After the play, the audience asked many questions: about Heisenberg, about events during and after the war, and about the process of the historian turned playwright. As a historian, Cassidy has dedicated most of his career to getting the facts straight and telling the stories of physics faithfully and in detail. But that does not make good drama. Drama needs character, conflict, and catharsis. He referred to Aristotle’s theory of drama as shaping his own transition. Characters in drama must be good, appropriate, realistic, and consistent. That leaves room for invention not allowed in history. Hence, conversations may be shifted in chronology in a play and sometimes may even be shifted from one person to another if it adds to the story. Historians don’t have that freedom. No matter how much creativity the playwright exercises, however, the story and the characters must ring true. Heisenberg is still Heisenberg. Diebner is still Diebner. And the bomb was still developed by the Manhattan Project and not by the Germans.

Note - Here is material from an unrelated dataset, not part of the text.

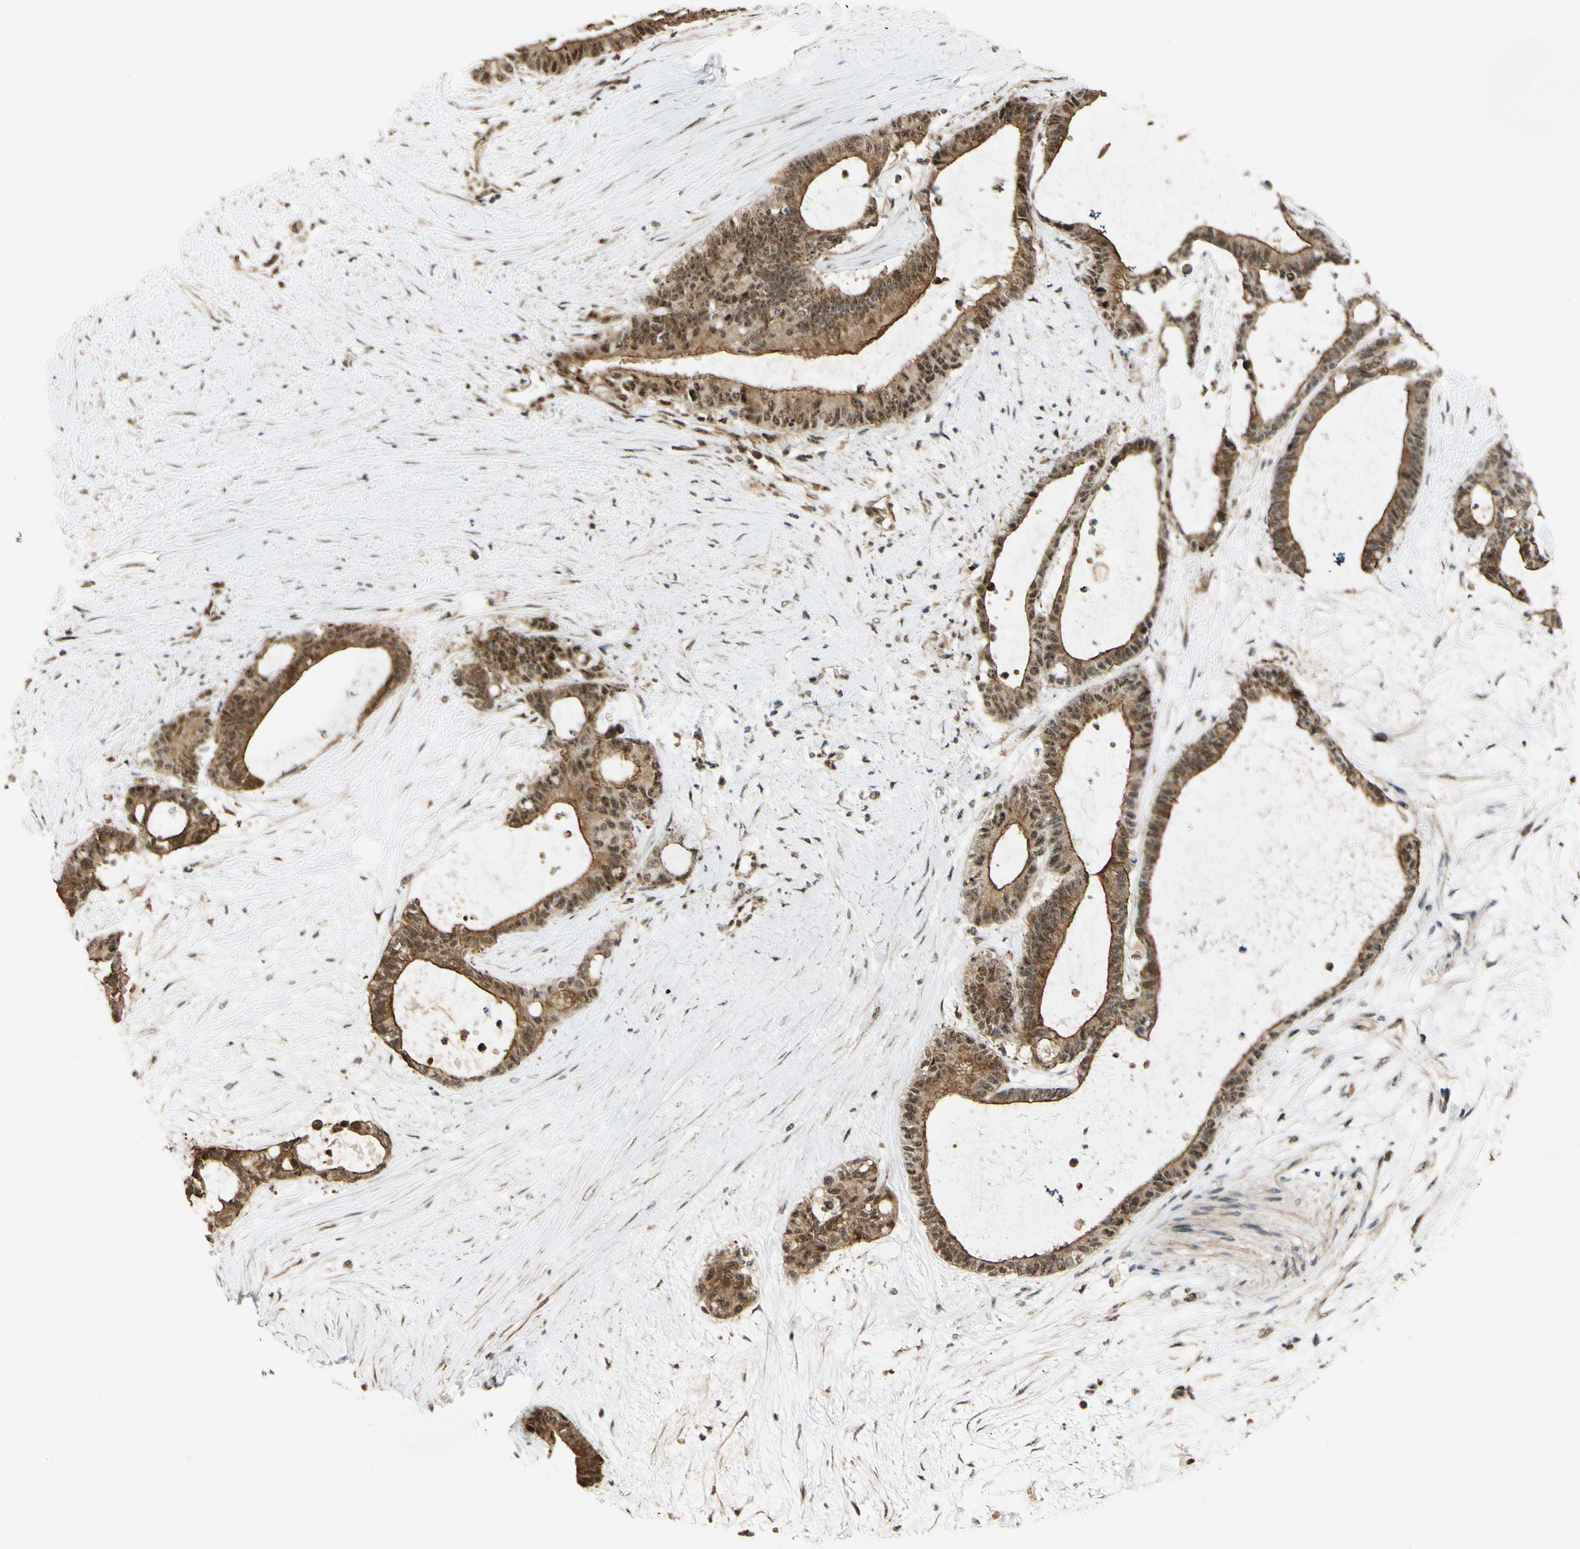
{"staining": {"intensity": "moderate", "quantity": ">75%", "location": "cytoplasmic/membranous,nuclear"}, "tissue": "liver cancer", "cell_type": "Tumor cells", "image_type": "cancer", "snomed": [{"axis": "morphology", "description": "Cholangiocarcinoma"}, {"axis": "topography", "description": "Liver"}], "caption": "Human liver cholangiocarcinoma stained with a brown dye reveals moderate cytoplasmic/membranous and nuclear positive staining in approximately >75% of tumor cells.", "gene": "SAP18", "patient": {"sex": "female", "age": 73}}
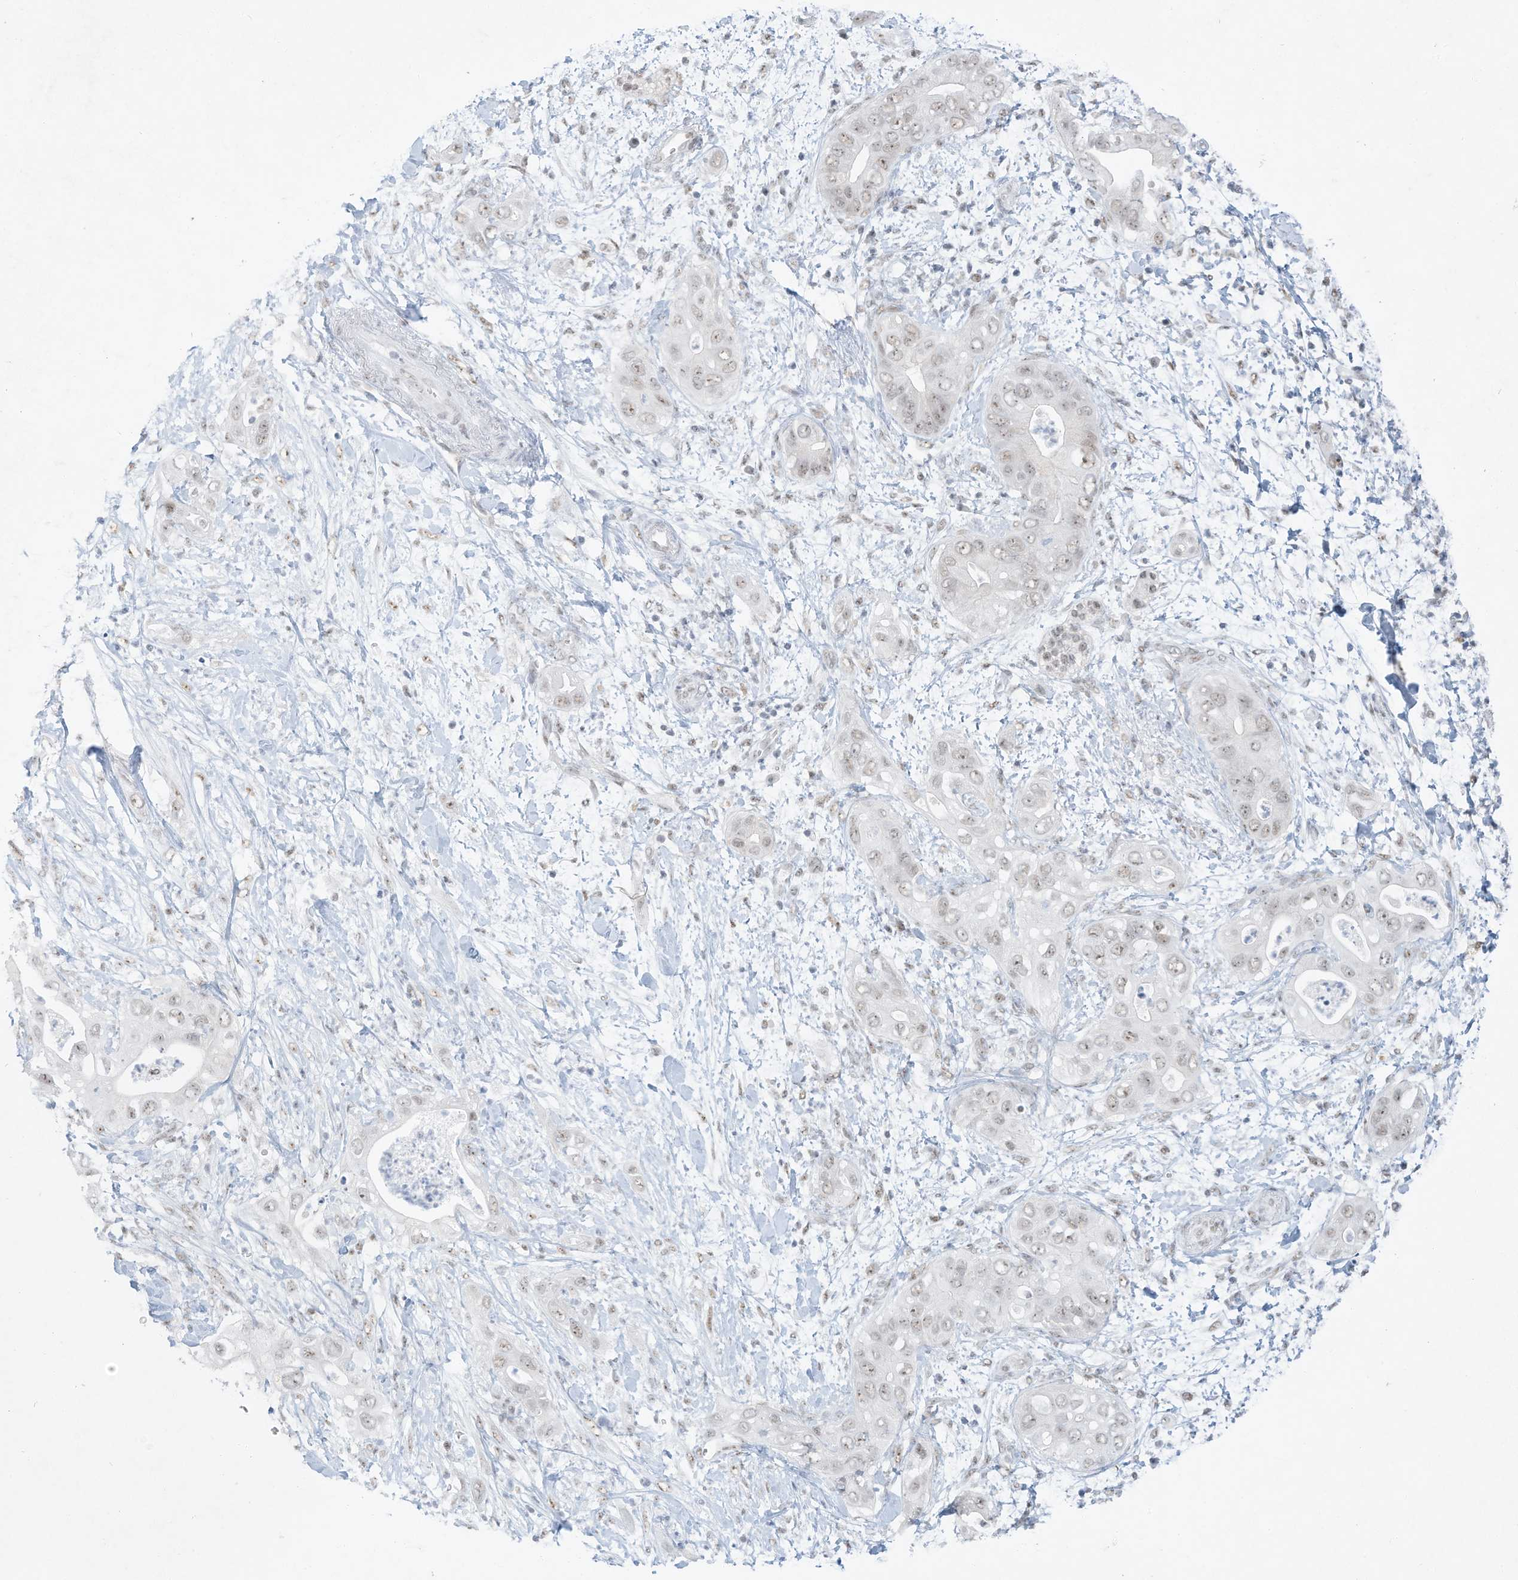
{"staining": {"intensity": "weak", "quantity": "<25%", "location": "nuclear"}, "tissue": "pancreatic cancer", "cell_type": "Tumor cells", "image_type": "cancer", "snomed": [{"axis": "morphology", "description": "Adenocarcinoma, NOS"}, {"axis": "topography", "description": "Pancreas"}], "caption": "IHC micrograph of neoplastic tissue: human adenocarcinoma (pancreatic) stained with DAB demonstrates no significant protein expression in tumor cells.", "gene": "PGC", "patient": {"sex": "female", "age": 78}}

The night after the performance, AIP held a reception for some of Santa Fe’s and Los Alamos’ many supporters of the AIP History Programs. Under the guidance of our Chief Development Officer, Richee-Lori Smith, and the Physics Resource Center’s Development Board, AIP has launched its two-million-dollar “Physics Heritage & Promise” campaign. As part of this campaign, we are getting to better know our many friends and supporters around the country. Taking this play “on the road” allowed us to highlight the Trimble lecture public outreach effort. We thank Development Board member Ruth Howes and her husband Bob for opening their century-old adobe house to us and hosting this reception. We also thank former AIP Governing Board Chair Hans Frauenfelder for his welcoming remarks, personal stories, and warm support of AIP’s History Programs and this campaign to fully endow critical elements of these programs.

More news about the Physics Heritage & Promise development campaign will appear in later issues of AIP Matters. The reading of “Farm Hall” and the reception in Santa Fe have set a high standard for future events.